What I Read Between November 2022 and January 2023

Posted on 3rd of February 2023 | 656 words
NB: My current reading list is available here.

Some time ago, I decided to start keeping a book list and wanted to start writing some notes about them . But, unfortunately, life happened, and I forgot that I was supposed to make these notes. Of course, I don’t have anything or anyone enforcing me to do these, but I still want to keep my own promises. So, now when I found some time, I decided to do this small overview of the months that I missed. Hopefully, in the future, I could continue this habit monthly. So here are the books I read between November 2022 and January 2023.

Jason Molina: Riding with the Ghost by Osmon, Erin, ISBN: 9781538112182

Jason Molina has been one of my favourite songwriters for a very long time. Still, I never knew too much about him, so I wanted to pick this book up as a desperate fanboy.

Rautatie by Aho, Juhani

I mainly use Kindle for my reading, which naturally depends on Amazon itself, sadly. Since moving to Berlin, I’ve missed Finnish literature since, naturally, those books are pretty hard to come by here. At the same time, Amazon doesn’t really have too many of these. Then I found out that Project Gutenberg provides lots of books not only in English, but in other languages, too, such as Finnish. For which I wrote a little appreciation post a while ago .

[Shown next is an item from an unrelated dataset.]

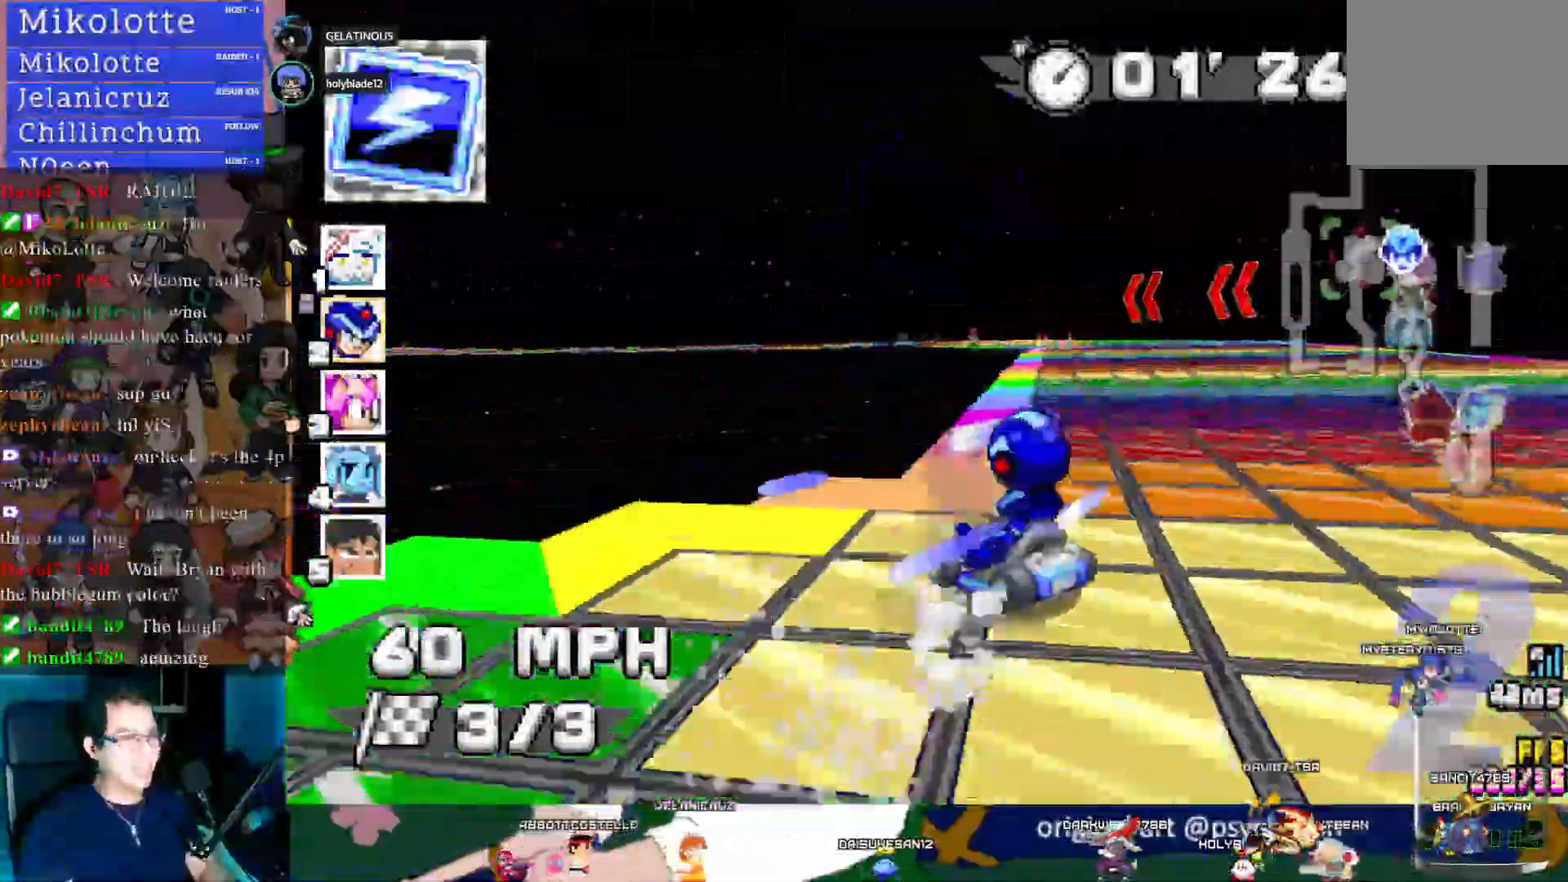
{"buttons": ["CROSS", "R1"], "left_stick": "right", "right_stick": "center", "events": [[67, "left_stick", "right"], [150, "left_stick", "center"], [217, "left_stick", "left"], [233, "R1", "down"], [400, "left_stick", "right"]]}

Juhani Aho is one of the first novelists coming from Finland during the time of late 1800s and early 1900s, Rautatie (engl. Railway) being one of his most notable novels. A culturally important book about a man and woman living in the countryside in the late 1800s, where they start hearing rumours about trains without seeing them.

To Live’s to Fly: The Ballad of Late, Great Townes Van Zandt by Kruth, John, ISBN: 9780306816048

In the same category as Jason Molina’s biography, Townes Van Zandt is also one of my favourite songwriters, and I was interested in learning more about him.

The Prophet by Gibran, Kahlil, public domain

Another classic. An excellent and short book with lots of profound teaching and philosophies about life. Inspirational.

Be Here Now by Dass, Ram

When moving to Berlin, I sold everything I owned and moved only with the clothes I had. The sad part is that I had to sell all the vinyls I owned and all the books I owned. The only physical book that I brought with me was this one. Very hippy-dippy book to some, but I love it. I’ve read it multiple times before this and will most likely reread it.

One Hundred Years of Solitude by Márquez, Gabriel García, ISBN: 9780060883287

For some reason, when I started to keep this reading list, I filled it up with classics that I, for some reason, hadn’t read earlier. This is one of them. A fascinating book filled with symbolism, some could say a little bit too much of it even, telling the story of one family living in a small town and their problems with the world and how history keeps repeating itself. Classic for a reason, definitely a great read.

Juoksuhaudantie by Hotakainen, Kari

Despite not being too old book (coming from 2002), many would call it already a classic in Finnish literature. It was awarded the prize for literacy excellence (Finlandia award). When I started reading this book, it really didn’t hit me too much, but despite this, I decided to continue reading, and in the end, I feel that I was rewarded. The story of a delusional man who tries to get his family back, whom he lost due to his own mistakes.

Hävitys by Rauma, Iida

Last year’s Finlandia award winner. Tells the grim and dark story about the effects of bullying in school.

Juha by Aho, Juhani

Another classic by Juhani Aho which many would consider his most important work. Tells the story of a “love” triangle in Sweden occupied Finland.